Yes, boring is good because the more you apply yourself to it, rich veins can be spotted within the vaults of boredom. Your post demonstrates something of the sort. All those projects!

Zhoen said...

Boring is good. Means nothing is going wrong. At a certain point in my life, I would not have appreciated that, which is why I love it now.

Already planning what we need to watch for in our summer yard-sailing.

Peter said...

I teach at a well-to-do high school where many of the young teachers seem to have more in common with us older teachers than with the students, many of whom are just five or six years younger than they. Many of the older students are on an upward trajectory from a financial and career standpoint, but the teachers, from young to old, have lost sight of any dreams along those lines. I'm frequently amused by what we have in common, considering that the younger teachers often look like seniors to me.

Rouchswalwe said...

Everyday life, health and exploration, days filled with calm and the excitement of engaging in projects ... sounds good to me! Oh, and fur ruffles I send to sweet Molly!

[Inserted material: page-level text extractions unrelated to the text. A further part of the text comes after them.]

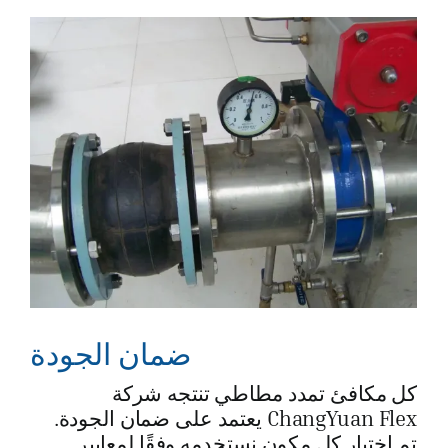
ضمان الجودة
كل مكافئ تمدد مطاطي تنتجه شركة
ChangYuan Flex يعتمد على ضمان الجودة.
تم اختبار كل مكون نستخدمه وفقًا لمعايير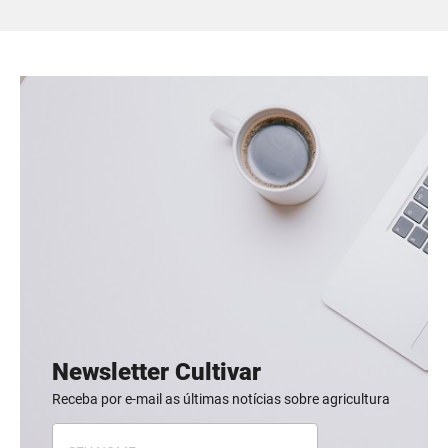
Newsletter Cultivar
Receba por e-mail as últimas notícias sobre agricultura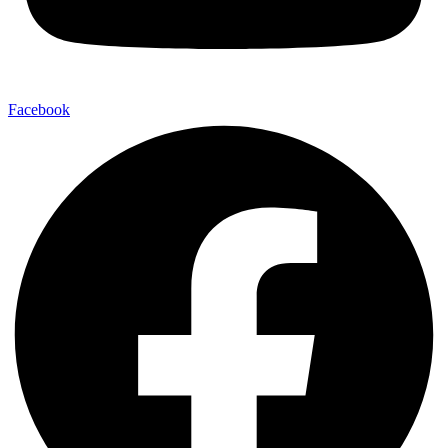
Facebook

Natalie d'Arbeloff said...

Not boring at all, not a single thing you mention is boring.

Boring is waiting in waiting rooms for hours, or in traffic that doesn't move, or in a queue anywhere, or at a boring social gathering you can't leave, and so on.

What you describe is pure and simple joy in simple and beautiful things and moments. Bliss.

Francesca said...

Boring? None of it is boring! Aren't the Barchester Chronicles great? So sly and well observed.